Russo’s actual title is a backhanded reference to his childhood home town, Gloversville, NY, which figures prominently in the book — “elsewhere” is where he’d much rather be. But the book is mainly centered upon Russo’s mother, Jean. As indeed was he, for most of his life.
Jean worked for GE; though we’re never told precisely what her job was, it was apparently a good one, making her that ‘50s-60s rara avis, a career girl.
Russo’s father, a feckless gambler and boozer, jumped ship early. But Russo kept some contact with him, and eventually he relates that, about age 21, his dad told him, “You know your mother is nuts, right?” It was meant literally, and Russo did know, though it was a shock to confront the truth so bluntly. Yet Russo continued to treat his deeply involved relationship with Jean as the most natural thing in the world.
Their fateful Rubicon was a cross-country trip Russo made, to go to college, in Arizona — with Jean deciding to come along, making it their joint escape from hated Gloversville. She said, and maybe believed, a job was awaiting her at an Arizona GE facility. Not so; and that was when Russo began to realize his mom was “off-kilter.”
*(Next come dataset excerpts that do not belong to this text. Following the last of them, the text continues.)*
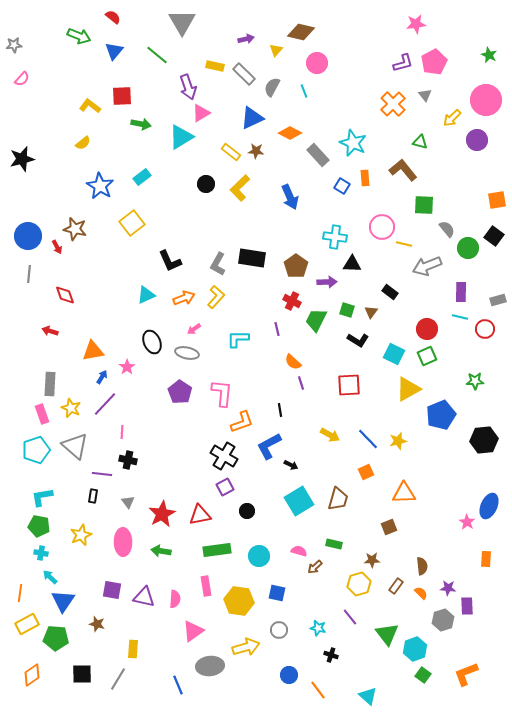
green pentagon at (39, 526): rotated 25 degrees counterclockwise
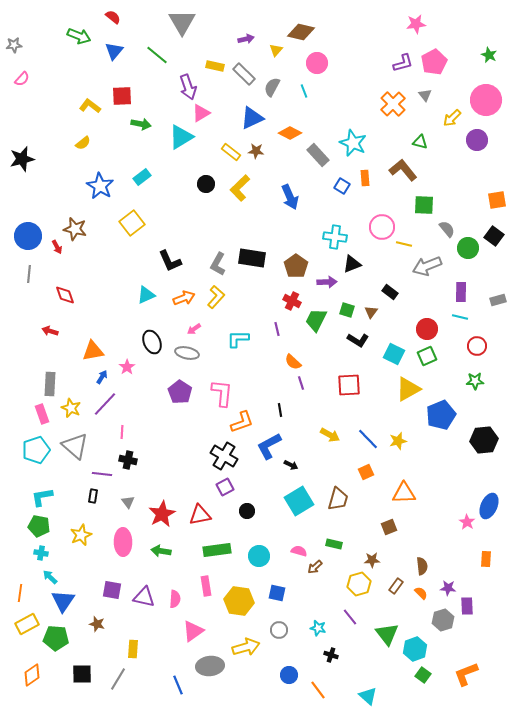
black triangle at (352, 264): rotated 24 degrees counterclockwise
red circle at (485, 329): moved 8 px left, 17 px down
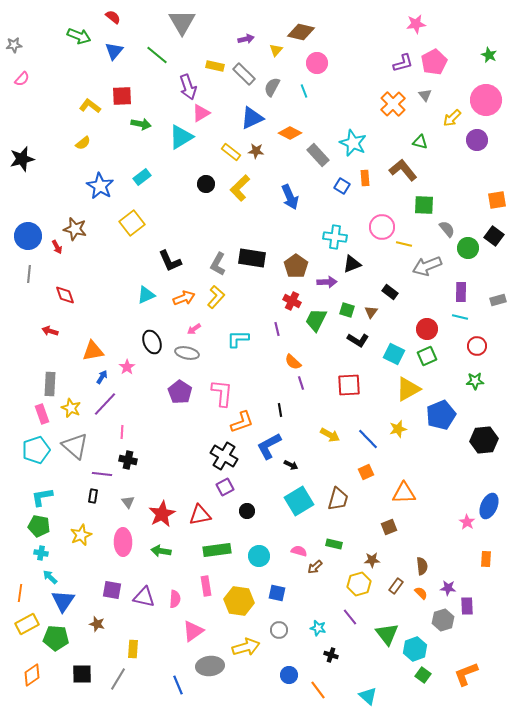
yellow star at (398, 441): moved 12 px up
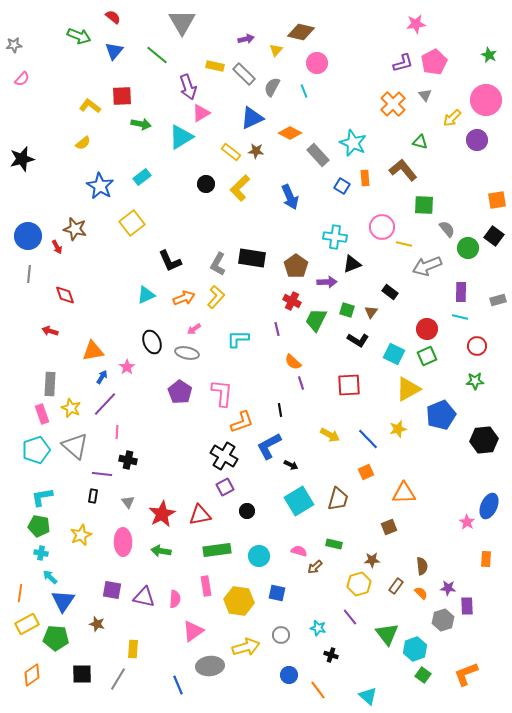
pink line at (122, 432): moved 5 px left
gray circle at (279, 630): moved 2 px right, 5 px down
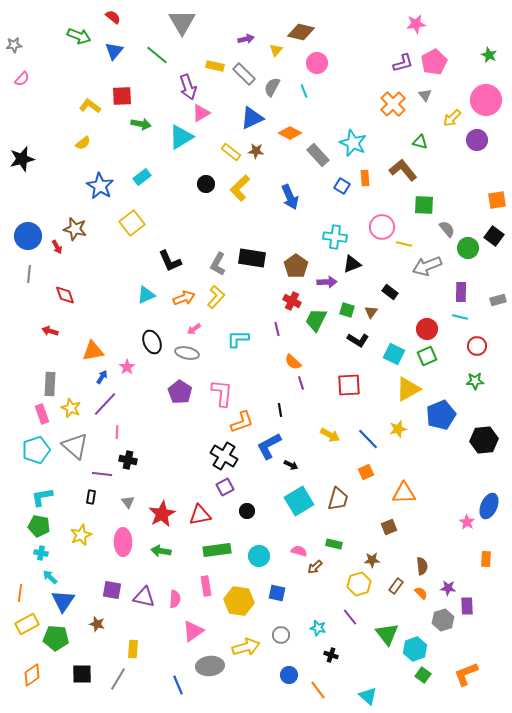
black rectangle at (93, 496): moved 2 px left, 1 px down
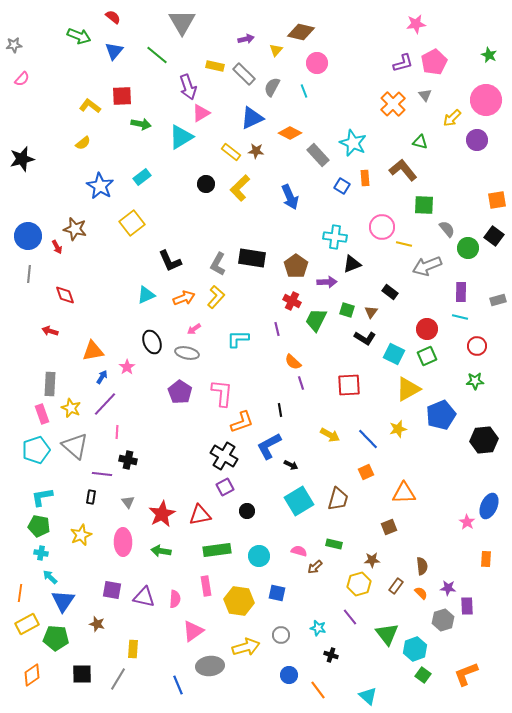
black L-shape at (358, 340): moved 7 px right, 2 px up
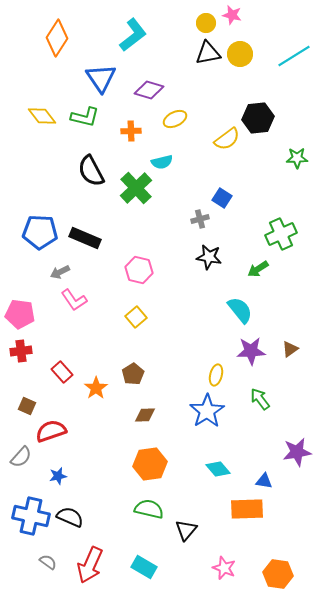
A particular torture was finding apartments for Jean, because so many it can’t be this and it can’t be thats did she posit that rare indeed was the apartment she’d agree to occupy. So Russo spent a major chunk of his life apartment hunting for his mother. And even seemingly perfect ones usually wouldn’t work out. And then, when at long last, he’s actually managed to get Jean well settled in a place she likes — he decides, for not very compelling reasons, to move the family. I was thinking, “This is nuts.” (As did Russo himself, before long.)
Richard Russo
But “this is nuts” was a recurring thought of mine throughout the book. My own relationship with my parents (and, indeed, with my daughter) was/is frankly toward the other end of the spectrum. At least I haven’t had the kind of intergenerational conflicts that afflict so many people; but nor the depth of intimacy in Elsewhere. Only with my wife do I have such a close relationship. But maybe this is not exactly “normal” either. And while I was contrasting Russo’s situation against my own, I tried to refrain from judging his as bad or wrong. Russo didn’t see it that way, and after all it was his his life, which he actually seemed to find rewarding in a way, and missed when that aspect of it ended.
After Jean’s death, Russo’s daughter has a bout of Obsessive-Compulsive Disorder; and when he reads up on it, he realizes that’s what Jean had too. And that he had handled it the wrong way, as an enabler, rather than trying to get her proper treatment. His retrospective feelings about his mother become mixed with guilt.
Only once, toward the end, does he ever say he loved her. But “love” is too simple a word anyway. Our connections with other people are tangled with complexities, and that’s what our lives are really all about.